Buckle KA, Edwards RA, Fleet GH, dan Wootton M.  2009. Ilmu Pangan. (Penerjemah: Hari Purnomo dan Adiono). Jakarta: Indonesia (UI-Press).
Ecker JW.  1978. Pathological disease of fresh fruit and vegetables. Journal Food and Nutrition IX(2): 161-209.
Hasbullah, Rohani. 2008. Teknik Pengukuran Laju Respirasi Produk Hortikultura pada Kondisi Atmosfer Terkendali. Jurnal Keteknikan Pertanian. 22(1).
Herudiyanto dan Marleen S.  2008. Teknologi Pengemasan Pangan. Bandung: Widya Padjadjaran.
Ohanes S.  2012. Kajian eksperimental terhadap konduktivitas dan difusivitas termal buah semangka 5: 97 - 103.
Julianti E.  2011. Pengaruh Tingkat Kematangan dan Suhu Penyimpanan terhadap Mutu Buah Terong Belanda (Cyphomandra betacea). J.Hort Indonesia 2(1).
Kays SJ.  1991. Postharvest Physiology of Perishable Plant Products. New York: Van Nostrand Reinhold.
Lengkey dan Kairupan S.  2004. Horticultural Postharvest Training. Mana doand Tomohon: 15 - 16. http://www.indocoldchain.org/pdf/b16.pdf [15 Oktober 2016].
Pantastico EB.  1986. Fisiologi Pasca Panen, Penanganan dan Pemanfaatan Buah-buahan dan Sayur-sayuran Tropika dan Sub Tropika. (Diterjemahkan oleh Kamariayani). Yogyakarta: Gadjah Mada University Press.
Paramita O.  2010. Pengaruh Memar terhadap Perubahan Pola Respirasi, Produksi Etilen dan Jaringan Buah Mangga (Mangifera Indica L) Var Gedong Gincu pada Berbagai Suhu Penyimpanan. Jurnal Kompetensi Teknik. 2(1).
Rukmana R.  1994. Tomat dan Cherry. Yogyakarta: Kanisius.

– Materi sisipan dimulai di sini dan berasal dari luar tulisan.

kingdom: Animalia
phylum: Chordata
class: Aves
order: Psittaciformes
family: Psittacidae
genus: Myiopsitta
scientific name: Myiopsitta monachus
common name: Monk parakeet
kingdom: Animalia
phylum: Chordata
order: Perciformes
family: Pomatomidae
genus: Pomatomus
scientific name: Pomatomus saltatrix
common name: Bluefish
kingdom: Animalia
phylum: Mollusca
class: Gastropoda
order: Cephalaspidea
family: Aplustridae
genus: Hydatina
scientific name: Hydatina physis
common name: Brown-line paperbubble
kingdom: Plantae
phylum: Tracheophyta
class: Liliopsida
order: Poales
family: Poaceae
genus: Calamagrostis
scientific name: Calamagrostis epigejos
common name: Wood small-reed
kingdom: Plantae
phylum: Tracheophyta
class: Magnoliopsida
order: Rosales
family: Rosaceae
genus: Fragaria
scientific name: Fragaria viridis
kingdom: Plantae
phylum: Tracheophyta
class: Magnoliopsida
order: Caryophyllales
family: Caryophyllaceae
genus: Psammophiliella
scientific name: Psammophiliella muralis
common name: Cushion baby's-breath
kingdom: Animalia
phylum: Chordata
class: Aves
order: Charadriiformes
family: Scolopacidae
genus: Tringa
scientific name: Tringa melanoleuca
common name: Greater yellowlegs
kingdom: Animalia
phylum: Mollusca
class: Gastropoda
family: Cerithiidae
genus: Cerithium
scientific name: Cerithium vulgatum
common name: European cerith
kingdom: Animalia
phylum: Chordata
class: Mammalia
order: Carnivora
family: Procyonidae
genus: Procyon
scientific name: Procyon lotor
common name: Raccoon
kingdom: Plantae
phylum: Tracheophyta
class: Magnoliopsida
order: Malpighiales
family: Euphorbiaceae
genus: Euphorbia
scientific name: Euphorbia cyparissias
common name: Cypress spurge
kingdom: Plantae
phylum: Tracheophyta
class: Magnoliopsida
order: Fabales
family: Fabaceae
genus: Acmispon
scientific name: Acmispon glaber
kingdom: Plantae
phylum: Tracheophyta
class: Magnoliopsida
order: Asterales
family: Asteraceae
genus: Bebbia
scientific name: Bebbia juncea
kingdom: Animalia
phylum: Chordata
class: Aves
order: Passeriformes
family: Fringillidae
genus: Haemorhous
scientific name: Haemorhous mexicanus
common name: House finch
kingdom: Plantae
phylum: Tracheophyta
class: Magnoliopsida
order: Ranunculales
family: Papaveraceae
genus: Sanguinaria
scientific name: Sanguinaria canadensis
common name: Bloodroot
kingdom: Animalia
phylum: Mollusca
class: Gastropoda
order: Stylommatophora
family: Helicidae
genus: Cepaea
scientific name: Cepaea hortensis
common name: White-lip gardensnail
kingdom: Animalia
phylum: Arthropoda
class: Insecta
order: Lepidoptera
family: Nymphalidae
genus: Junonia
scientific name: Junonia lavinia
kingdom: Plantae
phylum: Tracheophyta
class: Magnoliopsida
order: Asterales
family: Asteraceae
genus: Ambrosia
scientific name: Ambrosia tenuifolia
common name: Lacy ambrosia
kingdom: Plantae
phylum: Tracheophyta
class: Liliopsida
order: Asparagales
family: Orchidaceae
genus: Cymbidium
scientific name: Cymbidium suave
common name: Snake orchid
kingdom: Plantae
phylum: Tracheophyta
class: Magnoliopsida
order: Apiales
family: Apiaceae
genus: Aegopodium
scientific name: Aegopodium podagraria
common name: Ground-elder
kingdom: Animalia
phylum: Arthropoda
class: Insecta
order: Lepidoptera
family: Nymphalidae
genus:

Yassin et al.  2013. Pengaruh Komposisi Gas terhadap Laju Respirasi Pisang Janten pada Penyimpanan Atmosfer Termodifikasi. Jurnal Teknik Pertanian Lampung. 2(3): 147 - 160.
Safaryani N, Sri H, dan Endah DA.  2007. Pengaruh suhu dan lama penyimpanan terhadap penurunan kadar vitamin c brokoli (Brassica oleracea L). Buletin Anatomi dan Fisiologi 15: 39 - 46.
Santoso BB.  2001. Penanganan Pasca Panen Sayur. Jakarta: Indarpress.
Soesarsono.   2003. Melakukan Pengemasan Secara Manual. Erlangga: Jakarta.
Santoso MB dan Widyaiswara M.  2013. Penanganan Pasca Panen Hortikultura.  http://www.bbppbinuang.info/news11-penanganan-pasca-panen hortikultura.html [15 oktober 2016].
Tranggono dan Sutardi.  1990. Biokimia dan Teknologi Pasca Panen. Pusat Antar Universitas Pangan Dan Gizi. Yogyakarta: Gadjah Mada University Press.
Utama I dan Made S.  2002. Pengelolaan Pascapanen Produk Hortikultura. Manado: Postharvest Handling Workshop.

1 komentar:

  1. Slot Machines | Play Online at DelanoCasino.com
    The following games can be played at DelanoCasino.com. Play at one 메리트카지노총판 of the most 바카라 사이트 attractive slots casinos: Slot Machines | Play Free at the Top deccasino Online Casino.